Extracted data entries:
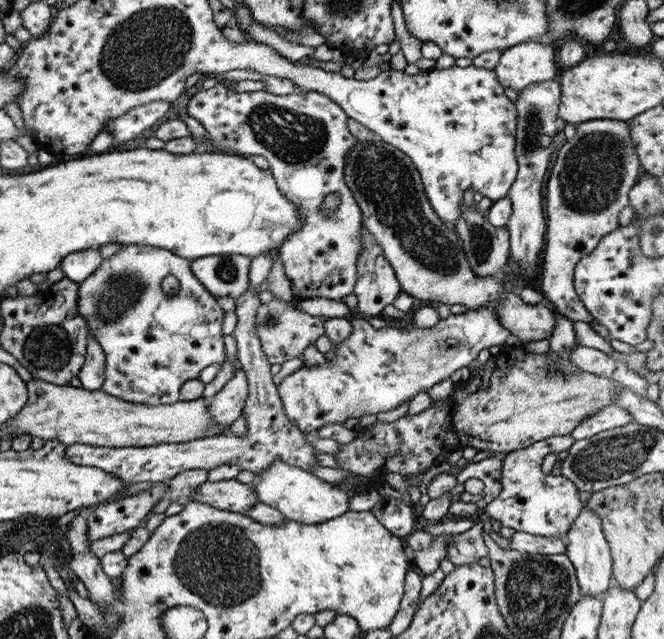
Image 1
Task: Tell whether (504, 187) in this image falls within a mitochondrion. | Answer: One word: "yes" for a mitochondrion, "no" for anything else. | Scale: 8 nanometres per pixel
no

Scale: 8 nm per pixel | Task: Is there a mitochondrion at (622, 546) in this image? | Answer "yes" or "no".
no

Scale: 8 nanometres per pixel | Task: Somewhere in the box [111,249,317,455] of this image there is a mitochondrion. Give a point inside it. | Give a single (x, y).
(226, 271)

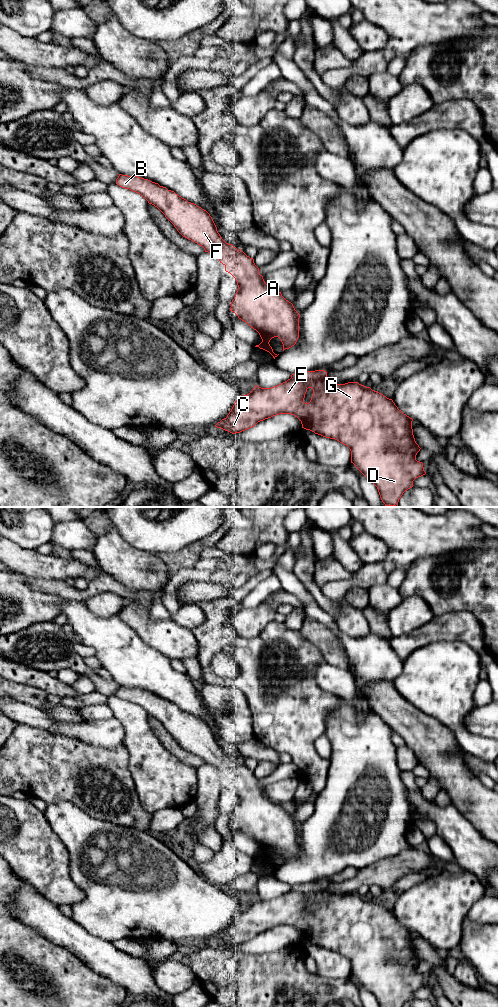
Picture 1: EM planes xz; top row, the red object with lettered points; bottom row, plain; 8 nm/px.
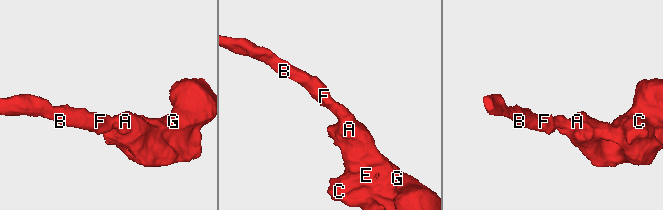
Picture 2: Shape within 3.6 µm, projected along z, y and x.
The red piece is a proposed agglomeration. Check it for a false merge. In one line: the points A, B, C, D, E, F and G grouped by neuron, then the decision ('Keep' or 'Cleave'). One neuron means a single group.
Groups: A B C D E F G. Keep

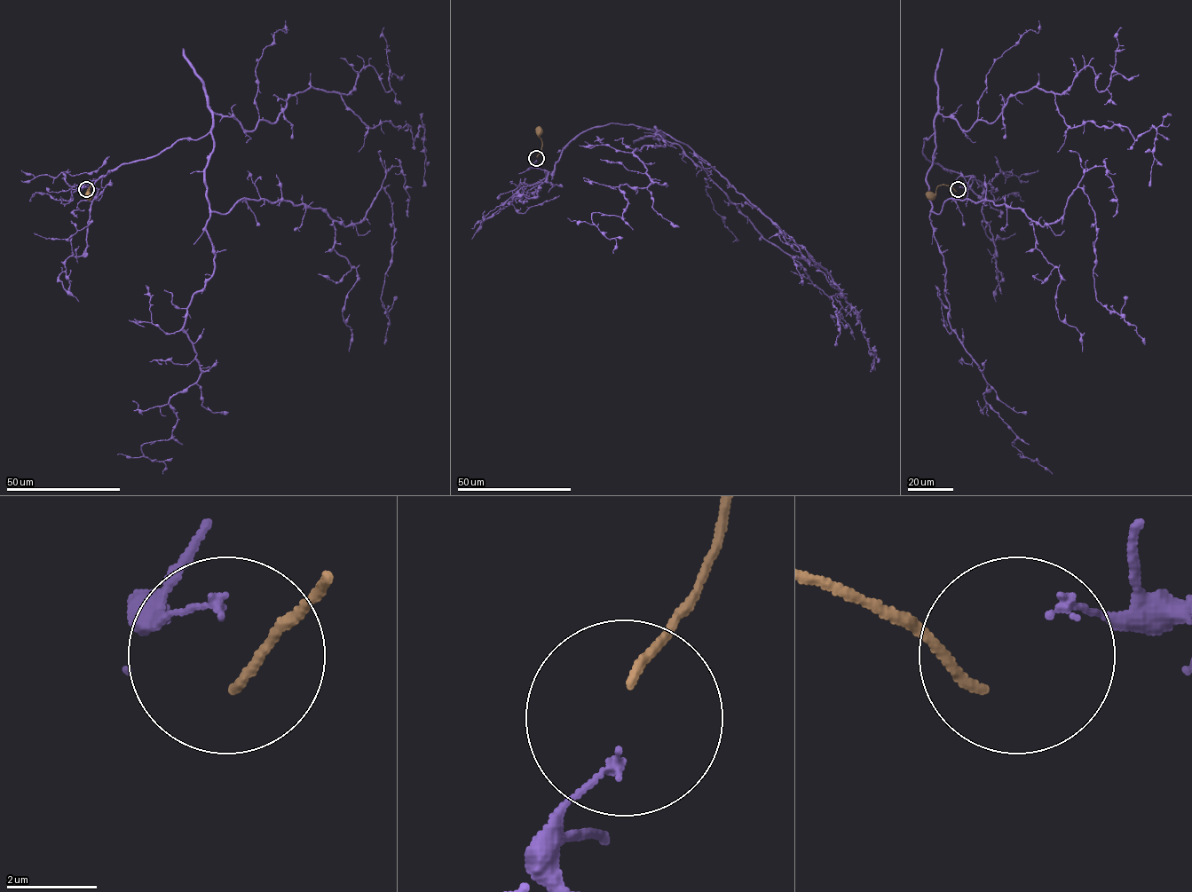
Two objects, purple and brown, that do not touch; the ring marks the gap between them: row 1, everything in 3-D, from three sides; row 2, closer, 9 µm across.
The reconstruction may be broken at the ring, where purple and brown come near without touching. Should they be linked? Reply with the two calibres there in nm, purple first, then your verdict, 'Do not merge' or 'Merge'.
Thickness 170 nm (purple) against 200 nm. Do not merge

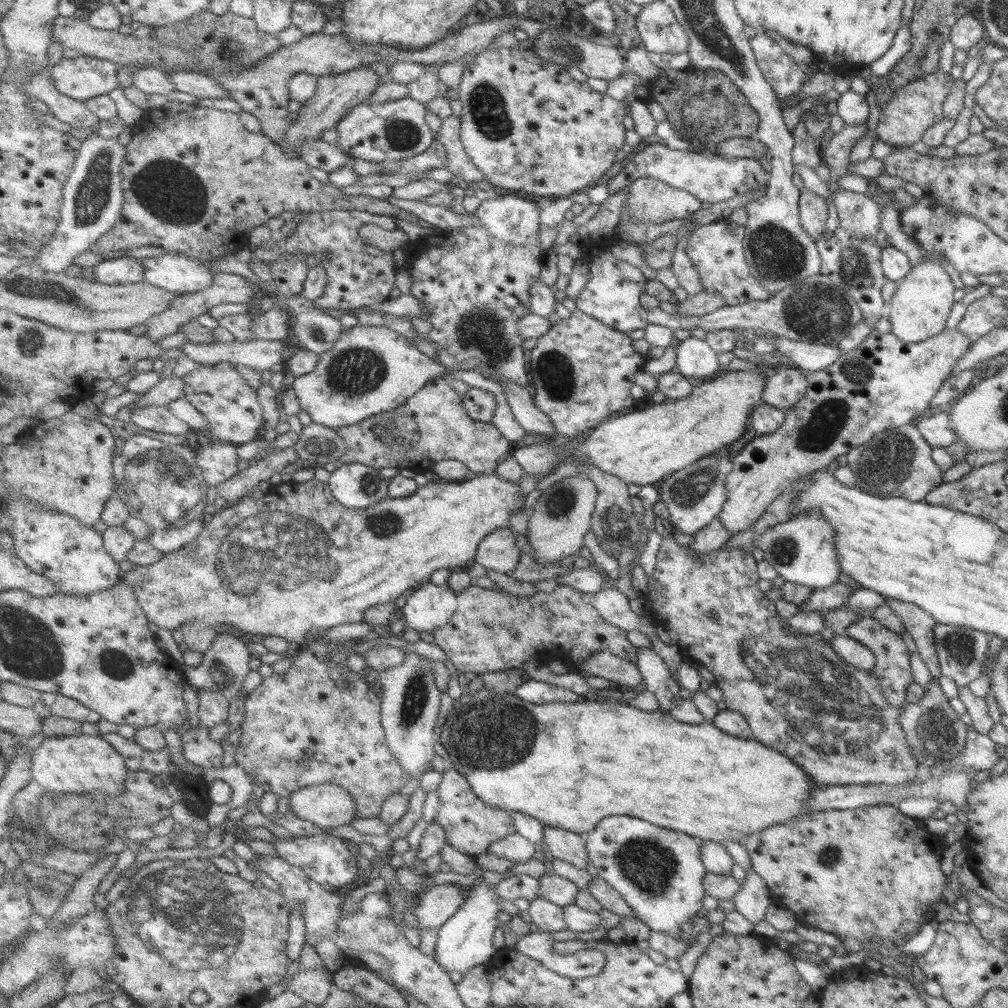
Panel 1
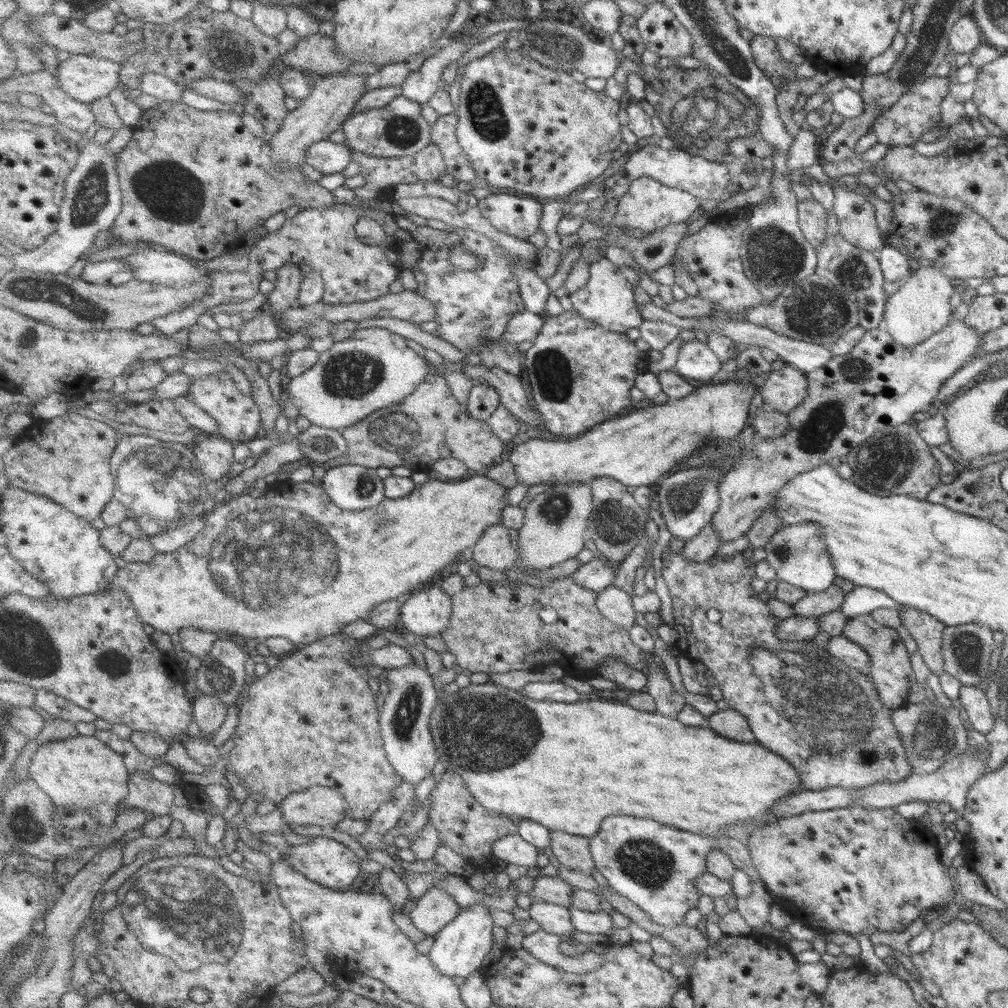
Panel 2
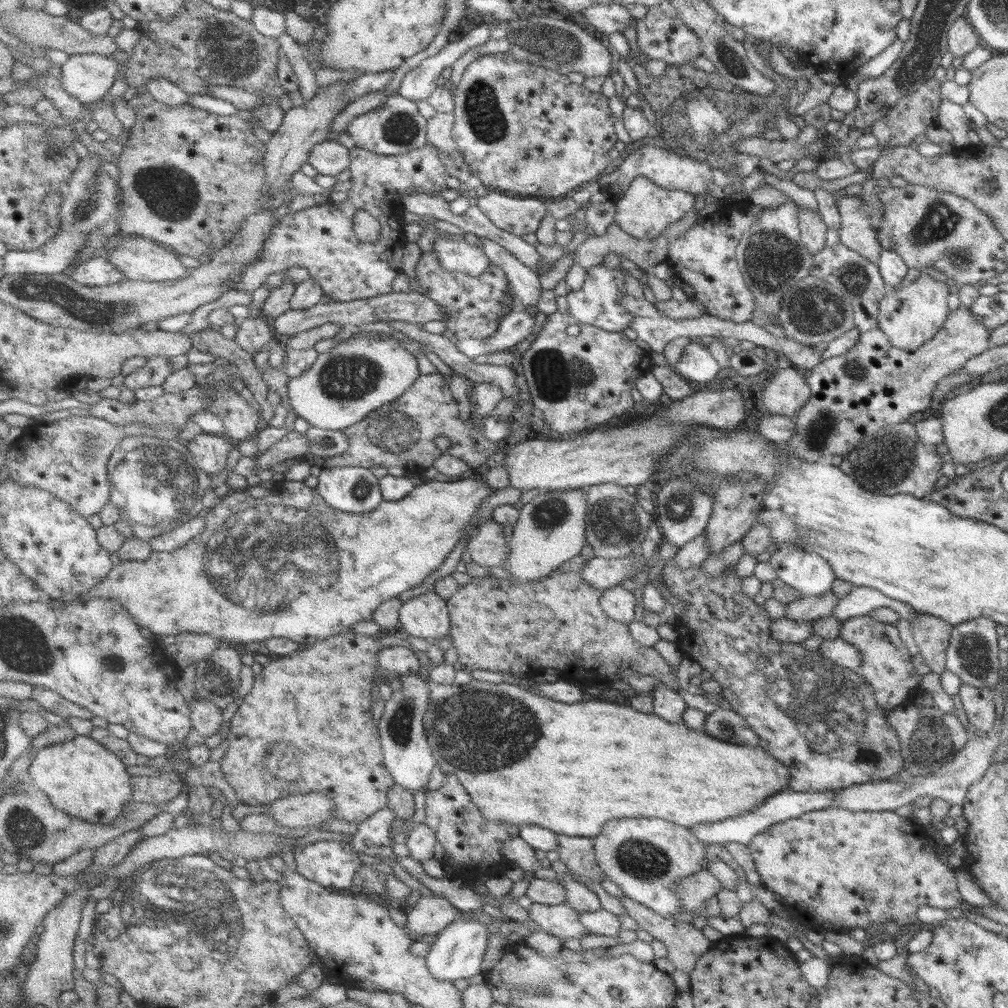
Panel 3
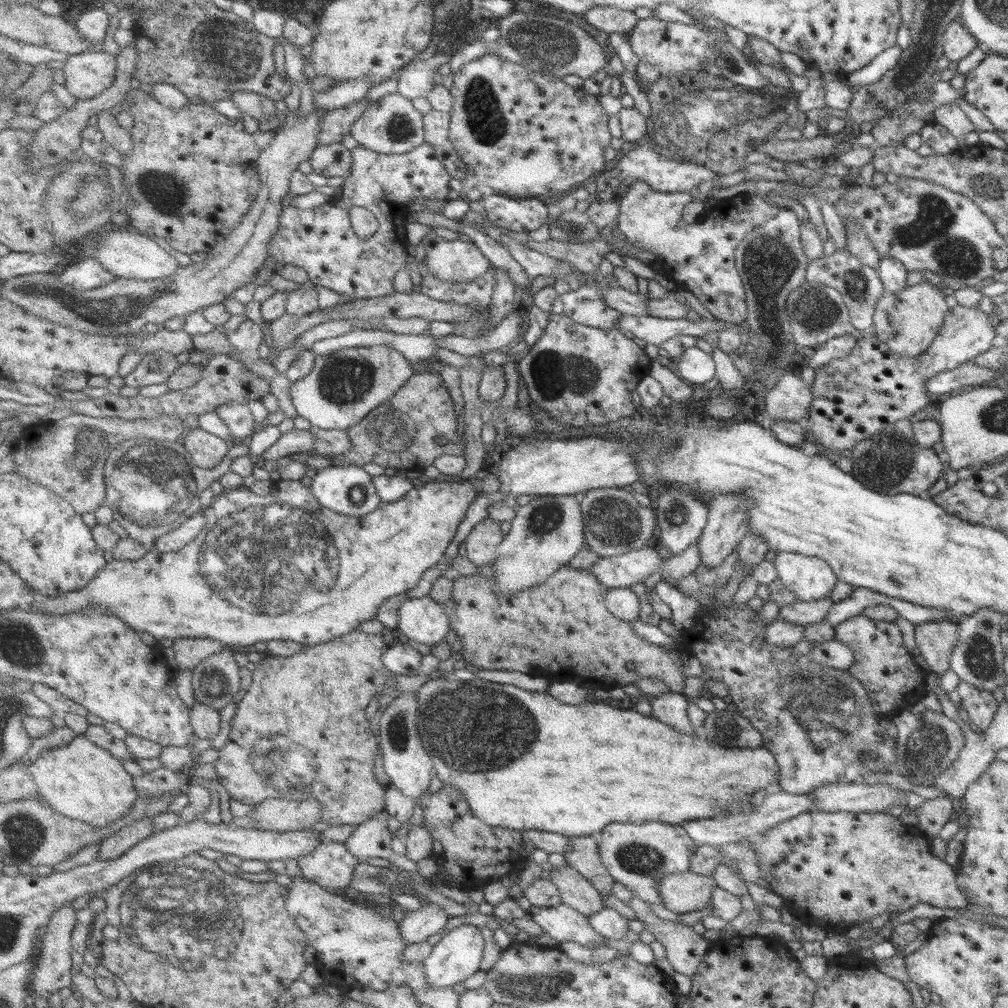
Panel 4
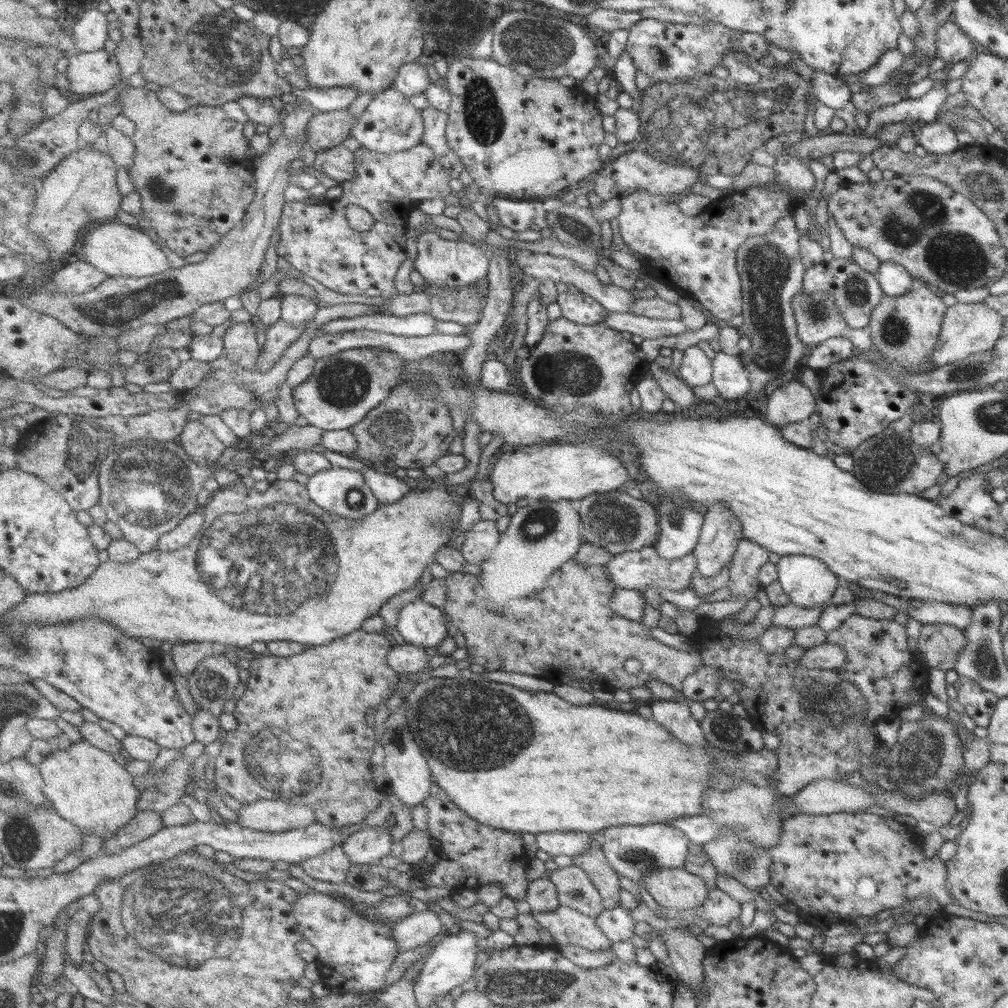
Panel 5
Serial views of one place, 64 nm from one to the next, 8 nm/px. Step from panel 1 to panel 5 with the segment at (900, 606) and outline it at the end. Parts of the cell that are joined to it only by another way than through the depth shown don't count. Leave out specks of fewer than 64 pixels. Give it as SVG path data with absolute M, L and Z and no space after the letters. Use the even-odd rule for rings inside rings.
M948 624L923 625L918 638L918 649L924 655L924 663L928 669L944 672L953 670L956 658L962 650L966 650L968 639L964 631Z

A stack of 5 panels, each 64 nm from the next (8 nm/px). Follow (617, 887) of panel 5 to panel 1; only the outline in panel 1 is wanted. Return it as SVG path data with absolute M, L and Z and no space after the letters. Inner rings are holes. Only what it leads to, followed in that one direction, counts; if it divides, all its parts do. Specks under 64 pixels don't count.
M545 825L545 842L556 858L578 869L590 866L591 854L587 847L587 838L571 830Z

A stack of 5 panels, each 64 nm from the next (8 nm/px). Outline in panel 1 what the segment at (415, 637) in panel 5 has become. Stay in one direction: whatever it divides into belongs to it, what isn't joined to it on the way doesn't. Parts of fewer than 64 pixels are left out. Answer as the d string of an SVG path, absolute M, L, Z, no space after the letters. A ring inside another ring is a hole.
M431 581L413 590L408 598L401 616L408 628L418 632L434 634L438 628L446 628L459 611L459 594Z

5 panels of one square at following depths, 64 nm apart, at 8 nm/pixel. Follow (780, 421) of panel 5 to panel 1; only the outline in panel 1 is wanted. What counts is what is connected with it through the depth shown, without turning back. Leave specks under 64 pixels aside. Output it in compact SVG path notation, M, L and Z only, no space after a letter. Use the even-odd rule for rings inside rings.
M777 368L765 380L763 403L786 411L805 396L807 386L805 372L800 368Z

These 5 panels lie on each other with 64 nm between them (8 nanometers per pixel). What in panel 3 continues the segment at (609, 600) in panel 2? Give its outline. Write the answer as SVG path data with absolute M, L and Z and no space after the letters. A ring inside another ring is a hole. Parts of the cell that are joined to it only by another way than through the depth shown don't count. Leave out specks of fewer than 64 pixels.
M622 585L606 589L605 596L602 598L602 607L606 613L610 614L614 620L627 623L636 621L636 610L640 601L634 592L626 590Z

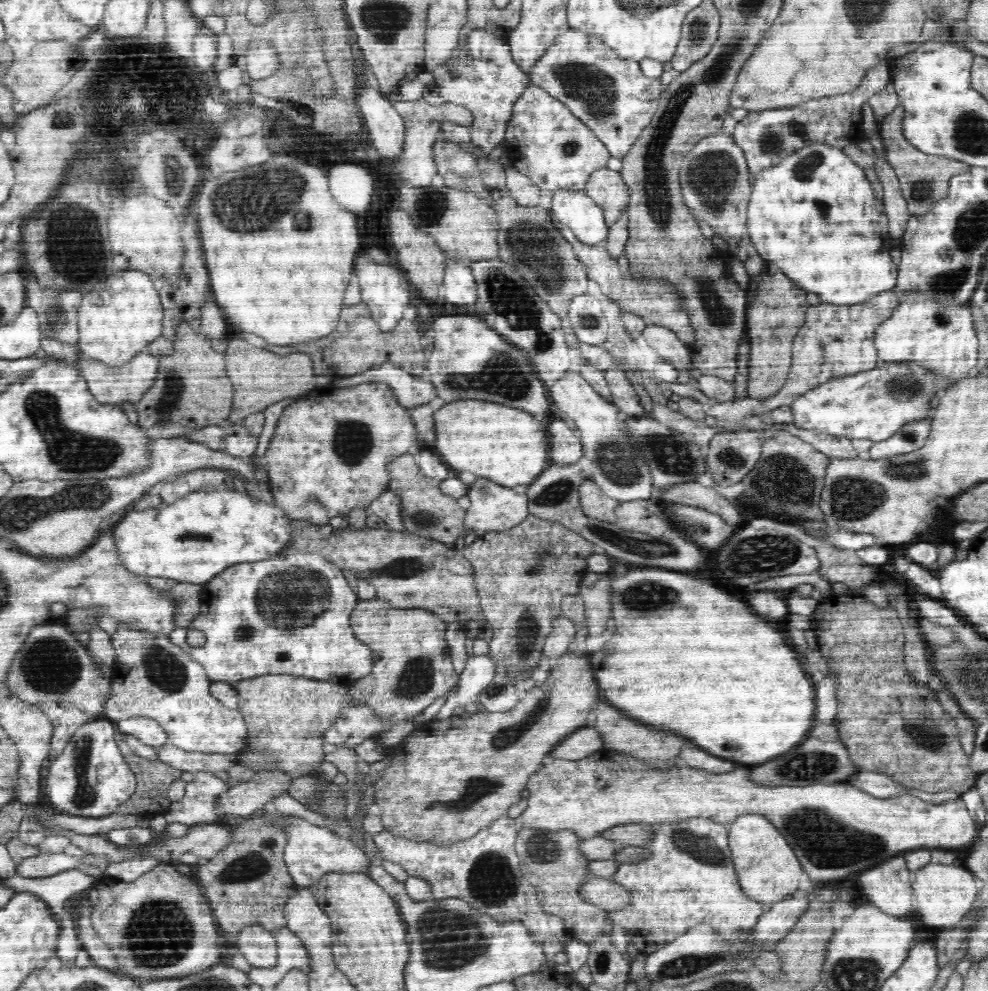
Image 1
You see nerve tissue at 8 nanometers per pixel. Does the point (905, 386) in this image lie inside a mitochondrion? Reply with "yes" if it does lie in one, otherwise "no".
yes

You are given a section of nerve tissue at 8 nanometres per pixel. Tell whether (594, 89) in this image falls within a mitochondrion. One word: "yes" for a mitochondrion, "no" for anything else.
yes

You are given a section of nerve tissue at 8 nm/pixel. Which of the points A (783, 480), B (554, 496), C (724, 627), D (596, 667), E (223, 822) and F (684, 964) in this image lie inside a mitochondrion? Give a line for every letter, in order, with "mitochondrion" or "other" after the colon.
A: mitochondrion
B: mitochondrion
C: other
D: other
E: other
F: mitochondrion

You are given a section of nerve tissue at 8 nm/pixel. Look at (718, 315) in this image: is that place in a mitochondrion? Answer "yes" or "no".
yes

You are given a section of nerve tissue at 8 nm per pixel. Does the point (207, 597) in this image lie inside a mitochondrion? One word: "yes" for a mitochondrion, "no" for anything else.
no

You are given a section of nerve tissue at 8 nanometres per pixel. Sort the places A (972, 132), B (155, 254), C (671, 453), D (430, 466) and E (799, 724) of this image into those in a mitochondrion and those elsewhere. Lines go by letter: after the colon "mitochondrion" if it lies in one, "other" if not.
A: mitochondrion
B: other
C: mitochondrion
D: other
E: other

* **WHAT IS NEEDED**: Return only this span, exactly: the line that contains "per pixel. Sort" and all lines after it to the end of the records.

* **ANSWER FOR THIS EXERCISE**:
You are given a section of nerve tissue at 8 nanometres per pixel. Sort the places A (972, 132), B (155, 254), C (671, 453), D (430, 466) and E (799, 724) of this image into those in a mitochondrion and those elsewhere. Lines go by letter: after the colon "mitochondrion" if it lies in one, "other" if not.
A: mitochondrion
B: other
C: mitochondrion
D: other
E: other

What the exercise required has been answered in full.